The evidence is not quite as compelling as the theory, however. While emerging market countries that have liberalized their capital accounts typically have had higher growth rates, on average, than those that have not, this association does not imply a causal relationship. Statistical analysis suggests that, after controlling for the effects of other factors, the causal effect of capital account liberalization on growth has been weak, at best.

There is also some evidence that emerging market countries have not been able to use international financial markets effectively to reduce consumption volatility. In fact, the financial crises that have occurred in these economies have been associated with sharp falls in both income and consumption. And there appears to be a significant procyclical element to international capital market access for such countries. International investors are willing to lend to them in good times but tend to pull back in bad times, thereby amplifying swings in the domestic macroeconomy.

Is liberalization worth the risk? The answer, as with most such things, is that it depends. Capital account liberalization clearly is not an unqualified blessing and poses major risks if implemented in unfavorable circumstances—particularly without supporting policies.

Opening the capital account while maintaining a fixed exchange rate regime, especially when domestic macroeconomic policies are not consistent with the requirements of the regime, has been followed by crisis in many countries. Countries that have maintained or only gradually eased capital controls while moving toward a more flexible exchange rate regime generally seem to have had better outcomes.

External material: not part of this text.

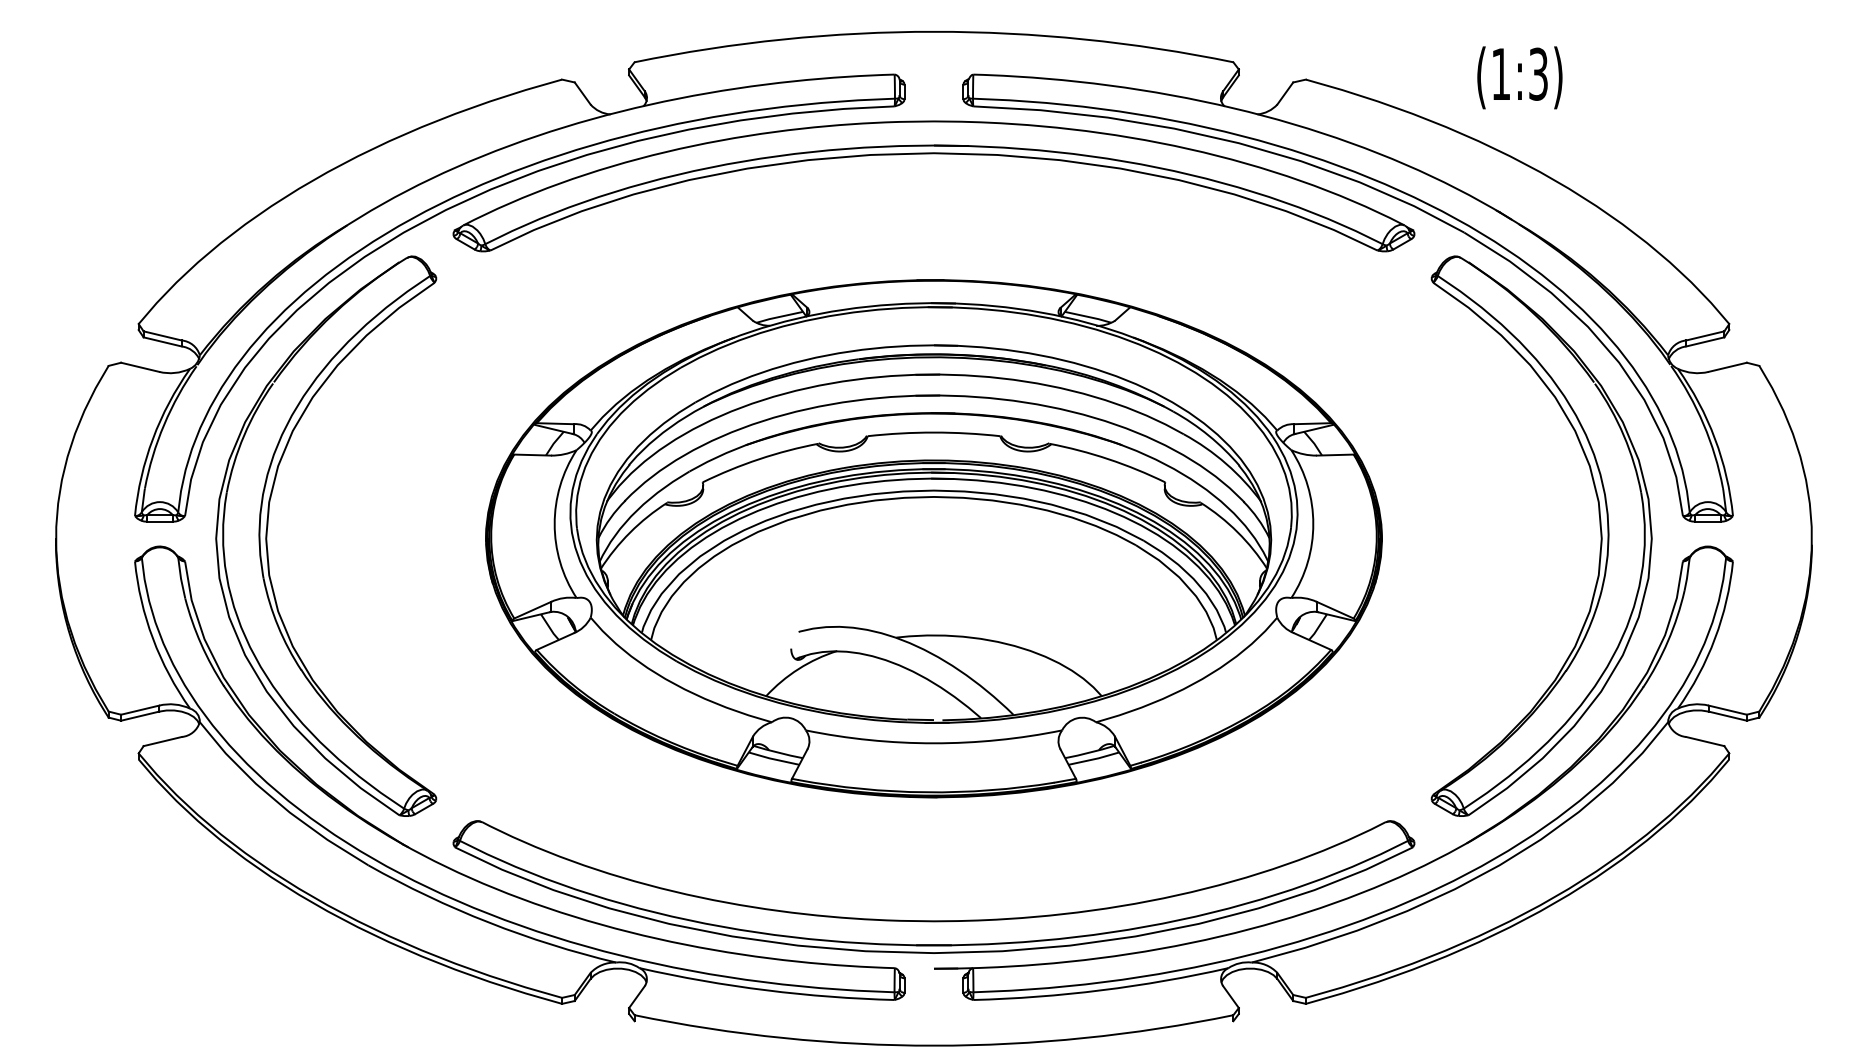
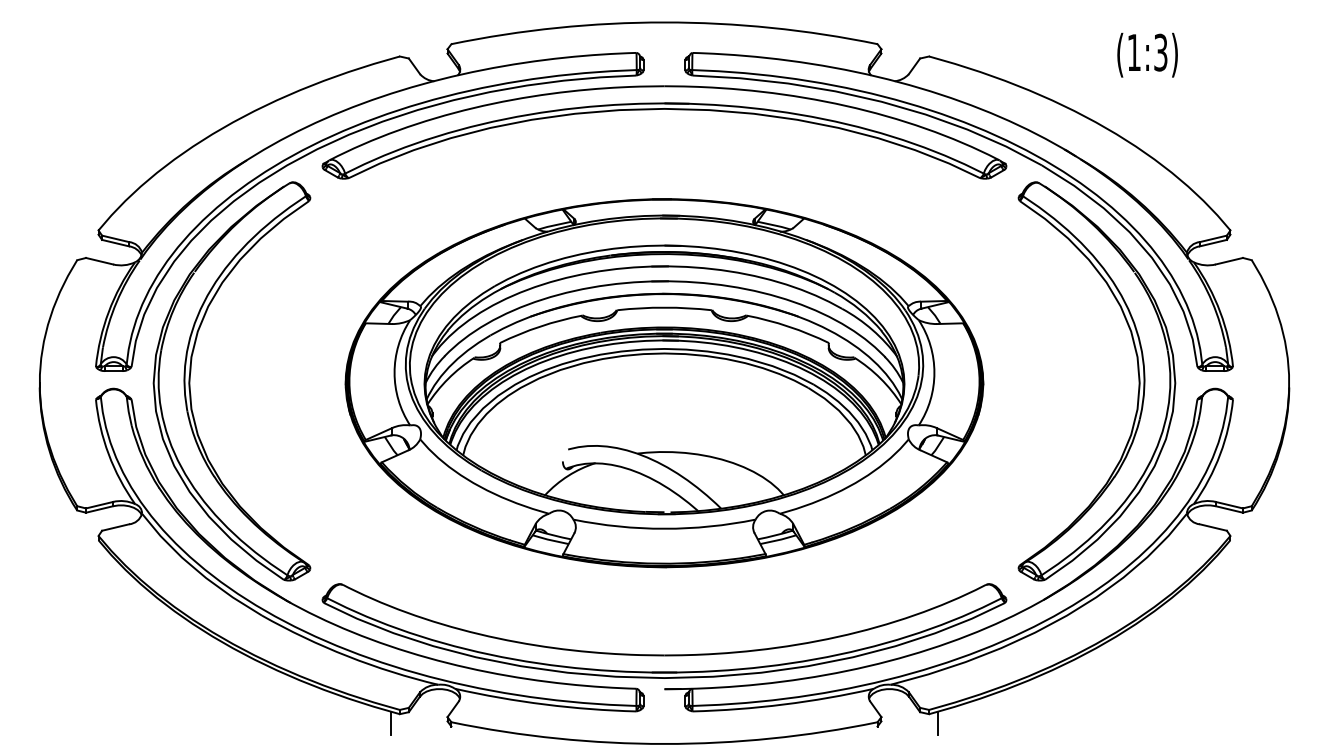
text: (1519, 77) -> (1147, 54), moved
line: (548, 1016) -> (390, 723), added
line: (1319, 1016) -> (938, 723), added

Weak macroeconomic fundamentals can also pose a problem. For instance, capital account liberalization can aggravate risks associated with imprudent fiscal policies by providing access to excessive external borrowing. Premature opening of the capital account also poses serious risks when financial regulation and supervision are inadequate. In the presence of weakly regulated banking systems and other distortions in domestic capital markets, foreign capital inflows could be misallocated and create a host of problems.

What’s a country to do?

While the evidence suggests that transitional risks are associated with opening the capital account, resisting liberalization over an extended period may prove futile and counterproductive. As the forces of globalization advance, it becomes harder for countries to maintain closed capital accounts. Increasing openness to international trade expands opportunities for the avoidance of capital account restrictions through under- and overinvoicing of trade transactions. And the increasing sophistication of investors and global financial markets makes it much easier.

One possible strategy is to accept the risks and move forward while controlling the risks as much as possible. History and international experience provide a guide. Sound domestic policies and institutions, a regulatory framework promoting a strong and efficient financial sector, and effective systems and procedures for monitoring capital flows greatly improve the chances of ensuring that such flows foster sustainable growth.

Notably, the benefits of capital account openness in terms of higher growth and lower volatility seem to be most evident for industrial economies, which also typically have the most open capital accounts. Counterintuitive as it may seem, the relatively more positive experiences of industrial countries therefore suggest that, for developing economies, more—not less—financial integration is the answer. But only if it is done the right way. Perhaps most notably, in all the advanced economies and many other countries, open capital accounts are now taken for granted: no country that has liberalized its capital account in recent decades has reversed the process other than temporarily.

M. Ayhan Kose is an Assistant to the Director in the IMF’s Research Department. Eswar S. Prasad is the Tolani Senior Professor of Trade Policy at Cornell University.